The Decade of the Mind Project is an international initiative to advance scientific understanding of how the mind and complex behaviors are related to the activity of human brains.[1] The problem of explaining the mind is so complex as to require "big science" to make real progress.[2] The effort stemmed from concerns in the scientific community that mind research (as opposed to simply brain research) had received inadequate support relative to its importance in human lives. The Project began with a conference of leading US scientists at George Mason University in May 2007 which led to The Decade of the Mind Manifesto, published as a letter to the editor in Science. The Manifesto called for a new $4B US investment in research across the many disciplines of mind research over the decade from 2012 to 2022. Since the May 2007 meeting, the Decade of the Mind Project has held several other conferences across the United States and has been internationalised with a conference in Berlin, Germany, in September 2009 and a conference in Singapore in October 2010. The conference in Berlin, Germany, organised by Professor Manfred Spitzer, focused on the impact of this project on education, where they reported that this project could see improved educational outcomes, particularly in STEM disciplines (science, technology, engineering, and mathematics). Around a year after this, they held a conference in Singapore in October 2010, organised by the Singapore Ministry of Defence, which was centred on the concept of applying the knowledge of human minds to both machines and the augmented cognition for human beings.
During the 1990s US President George Herbert Walker Bush declared a decade of research to center on neuroscience. The resulting Decade of the Brain was a well publicized inter-US agency initiative that responded to the declaration.[3] The two lead federal agencies in that initiative were the Library of Congress and the National Institute of Mental Health (part of the larger National Institutes of Health). Although the initiative did not receive the level of funding as the Human Genome Project, it did serve to catalyze significant advances in our understanding of the brain particularly in the context of brain diseases.[4] The Decade of the Brain project was followed in 2001 by a Decade of Behavior Project that also attempted to bring together scientists, this time to understand how human behavior emerges.[5]
More recent advances in brain research, in combination with the scientific consensus that mind indeed emerges as a result of the activities of the brain,[6] has led to the notion of a new "Decade" project, one dedicated to understanding the phenomenon of mind within the context of neuroscience and psychology.
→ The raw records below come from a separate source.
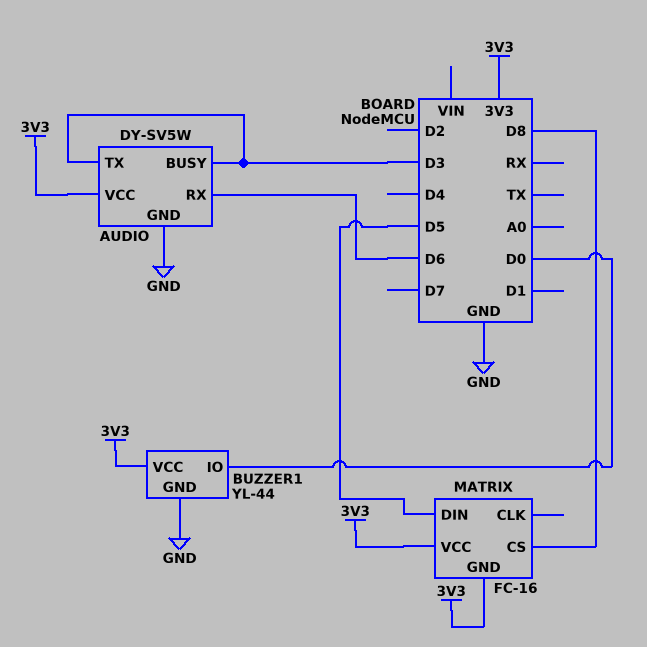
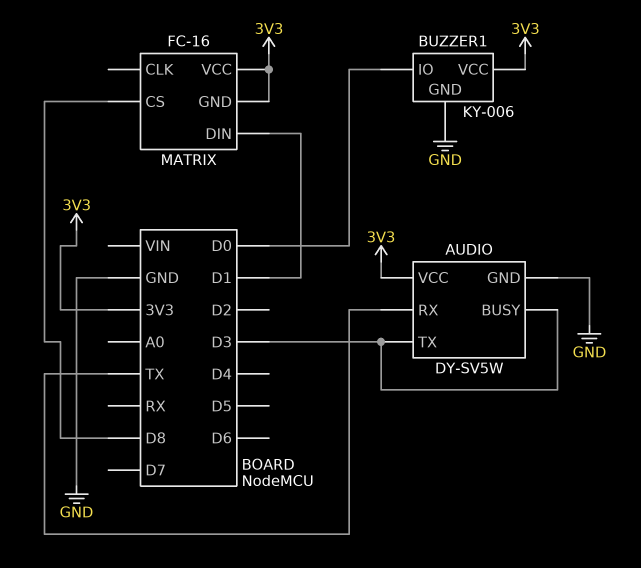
AUDIO pin RX: D6 -> TX
BUZZER1: YL-44 -> KY-006
MATRIX pin DIN: D5 -> D1

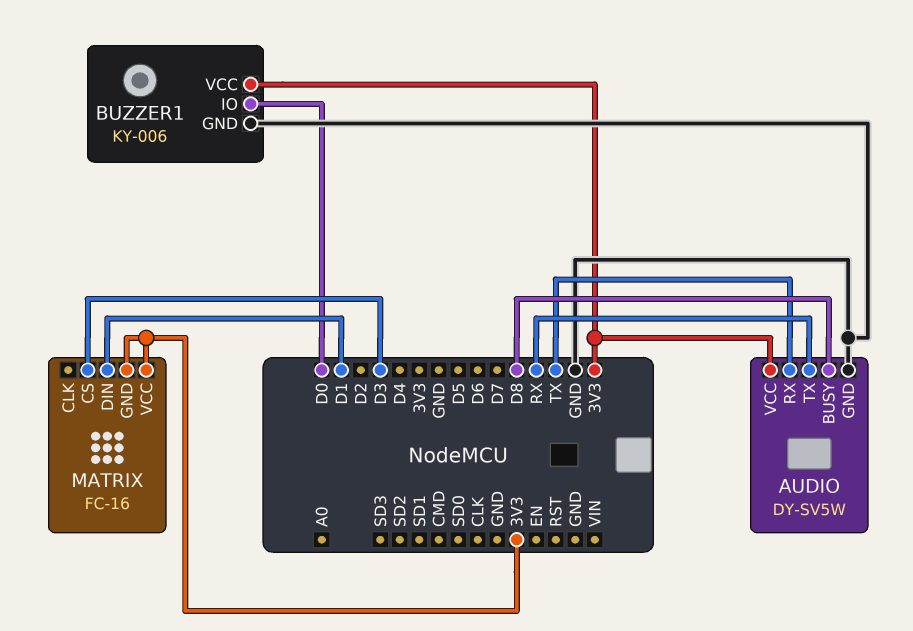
AUDIO pin BUSY: D3 -> D8
AUDIO pin TX: D3 -> RX
MATRIX pin CS: D8 -> D3

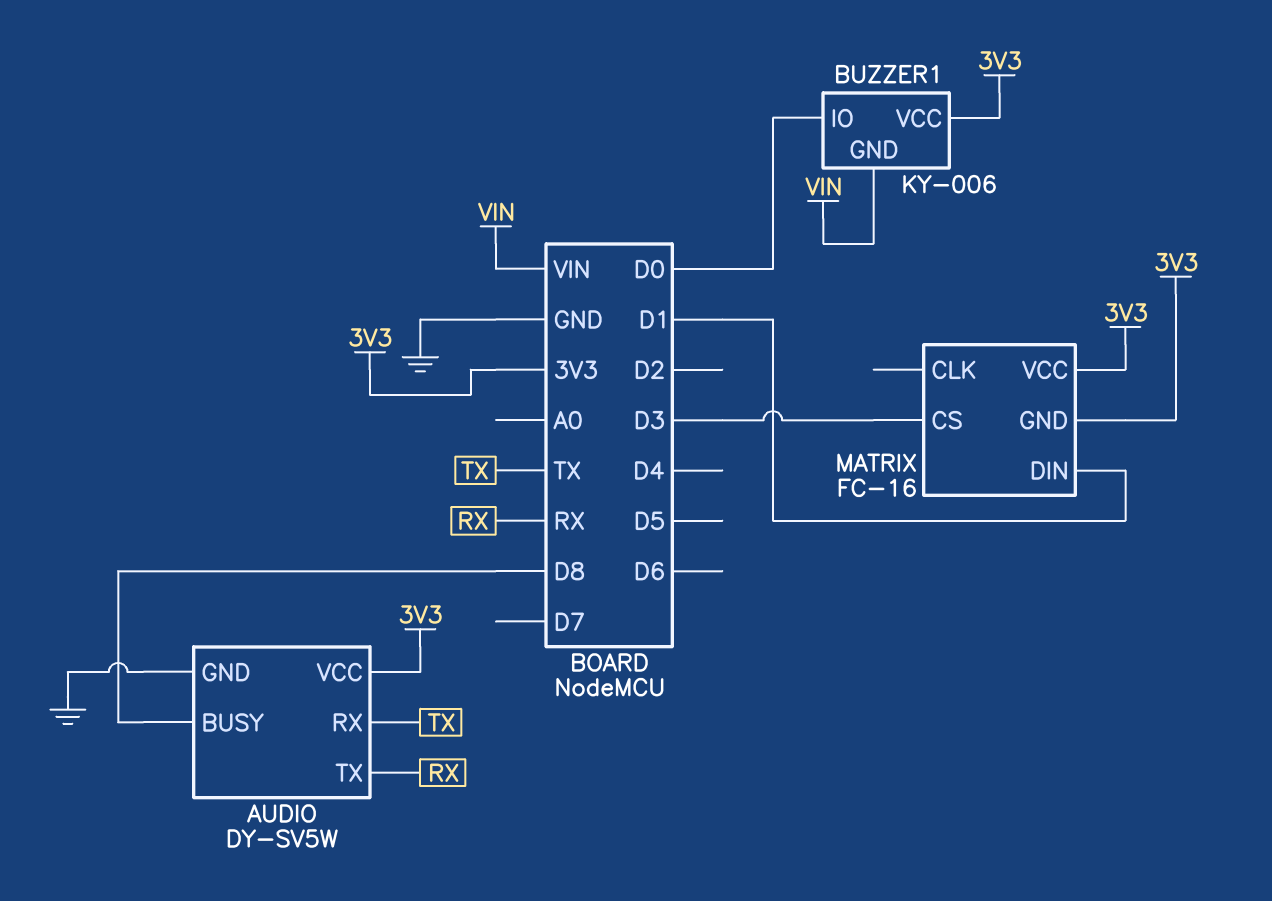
BUZZER1 pin GND: GND -> VIN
In May 2007, a group of scientists met at George Mason University's Krasnow Institute for Advanced Study to map out a roadmap for the Initiative. The starting point was the earlier Decade of the Brain project Decade of the Mind Videos - Think. Learn. Succeed - George Mason University.[7] The Decade of the Mind project sought as much as $4 billion in federal support over the course of the ten-year-long initiative. The goal was to use the new federal support to jump start advances in our scientific understanding of mind as well as to use that same research to serve as an economic engine for the United States. From an international perspective, the Decade of the Mind project sought to involve scientists from across the globe in this effort, not only to improve the public health, but also to create new jobs from the new technologies developed under the Project.
The Decade of the Mind initiative, by necessity, was trans-disciplinary and multi-agency in its approach. Success required research that reached across disparate fields such as cognitive science, medicine, neuroscience, psychology, mathematics, engineering, neurotechnology and computer science. Additional important insights needed to come from areas as diverse as systems biology, cultural anthropology, social science, robotics, and automation technology. For these reasons, the Decade of the Mind initiative focused on these four broad areas:
The Decade of the Mind symposium was well-covered by the news media[8] and led to a manifesto that was published in the journal Science[9] authored by the symposium participants.
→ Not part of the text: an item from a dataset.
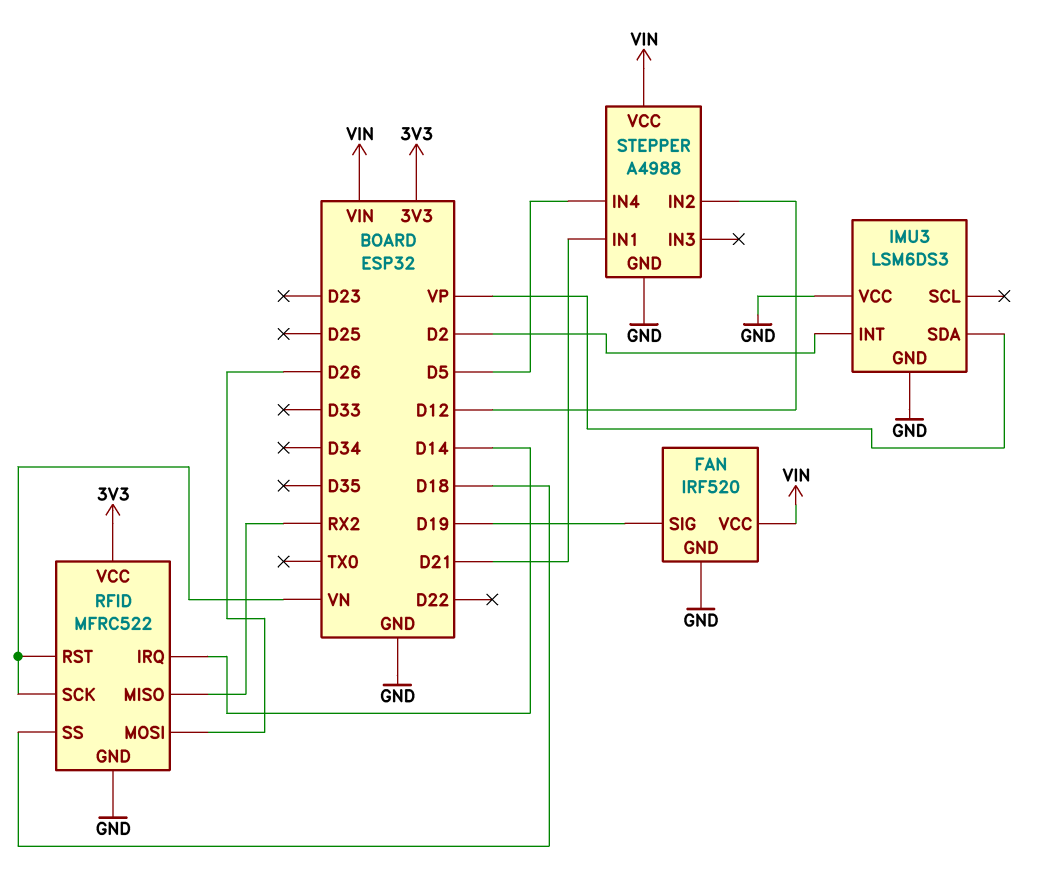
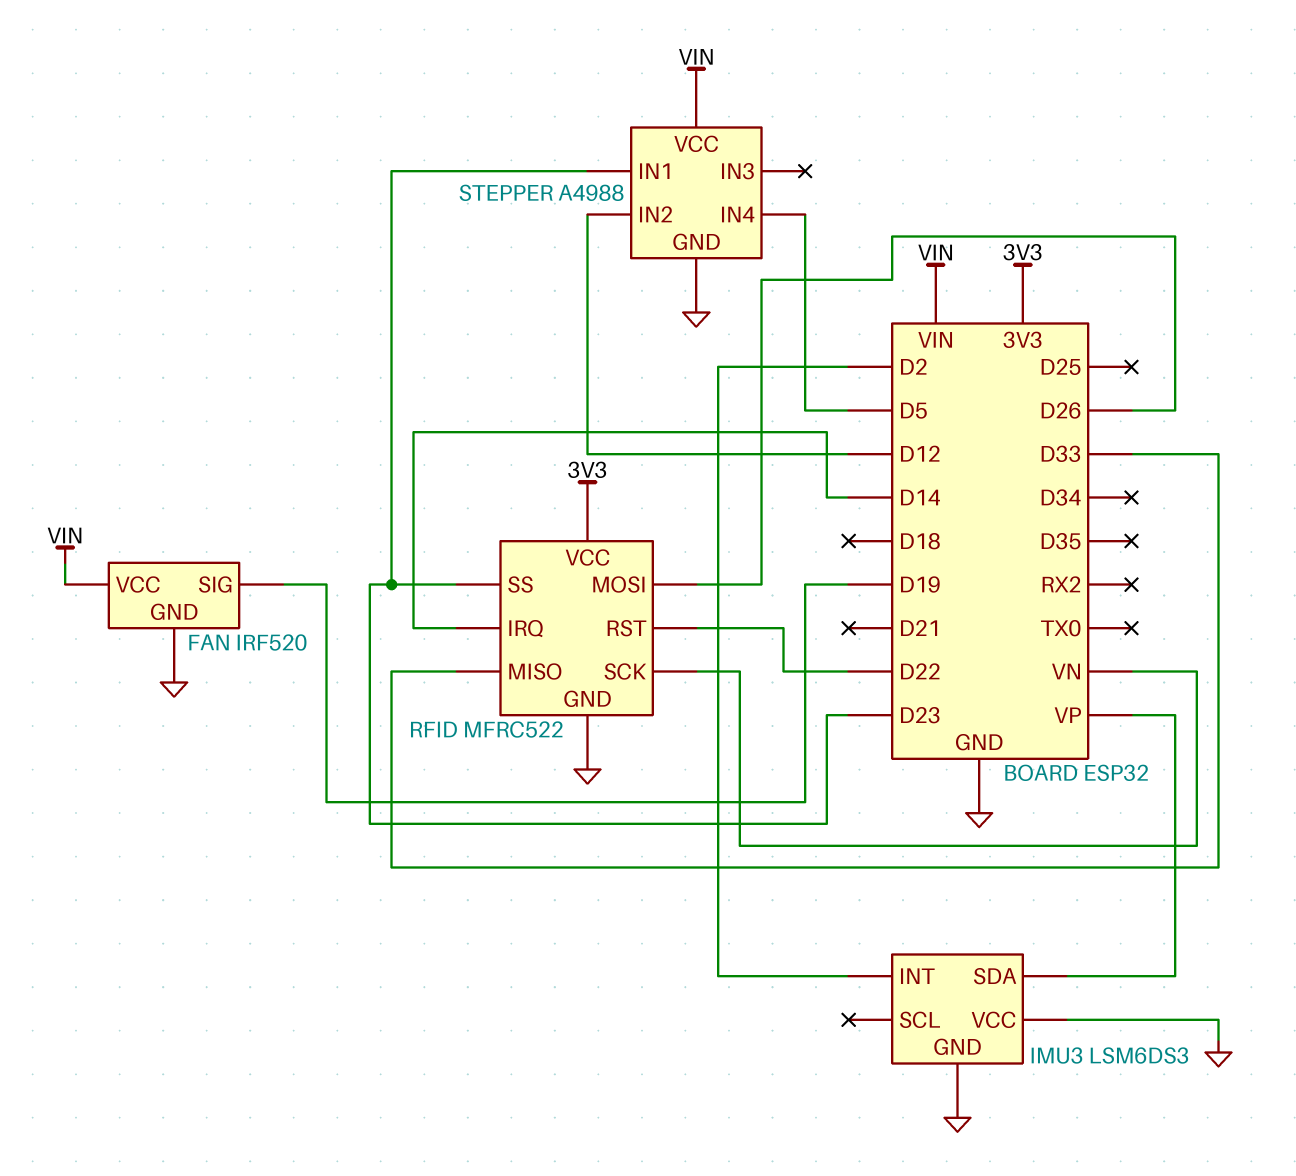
RFID pin MISO: RX2 -> D33
RFID pin RST: VN -> D22
RFID pin SS: D18 -> D23
STEPPER pin IN1: D21 -> D23

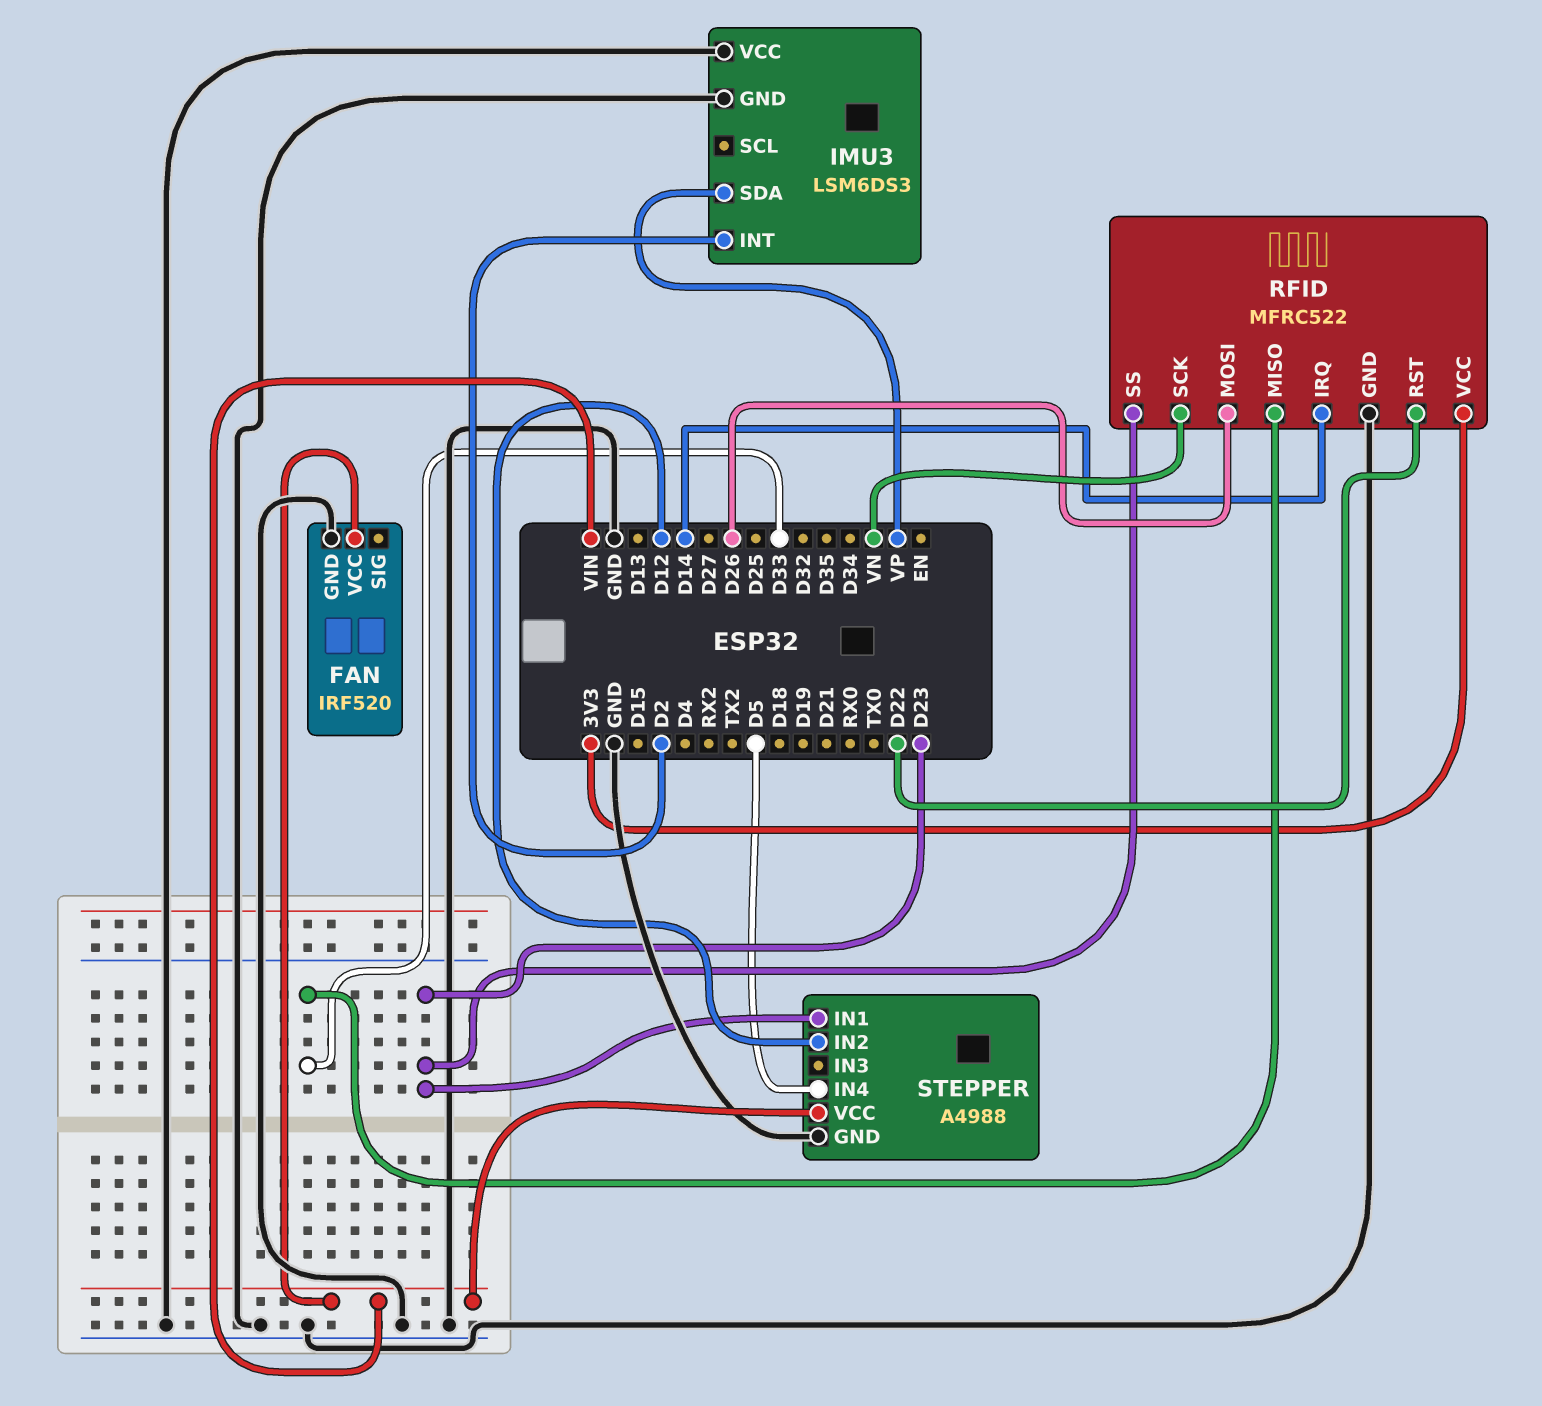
FAN pin SIG: D19 -> none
Following the symposium, decision-makers from multiple US agencies assembled to react to the Manifesto and to imagine how their agencies might participate in the proposed Decade of the Mind initiative (Decade of the Mind II). A further follow-on scientific conference was held May 7–9, 2008 at the Great Ape Trust in Des Moines, Iowa.[10] The symposium, titled "Emergence of Mind" examined how mind emerges in animals, particularly the great apes.[11] This third symposium included 9 plenary sessions provided by luminaries from their respective fields. Each speaker addressed the general topic of "Consciousness and Mind in Nonhuman Primates", some from the perspective of their experimental work with primates in captivity and others, from their studies of primates conducted in the wild. Additionally, two sessions were devoted to philosophical perspectives on nonhuman consciousness and the evolution of consciousness and mind.
The fourth[12] symposium was held at Santa Ana Reservation, New Mexico on January 13–15, 2009. The conference was organized by the Sandia National Laboratory. It focused on the emergence of mind in machines. The meeting also focused on the ethical, legal and social implications of new neurotechnologies that might emerge from the Decade Project.
The Decade of the Mind Project became internationalized with a European initiative[13] in Berlin, Germany, at a meeting in September 2009, and an Asian Decade of the Mind Project Symposium[14] kicked off in Singapore in October 2010.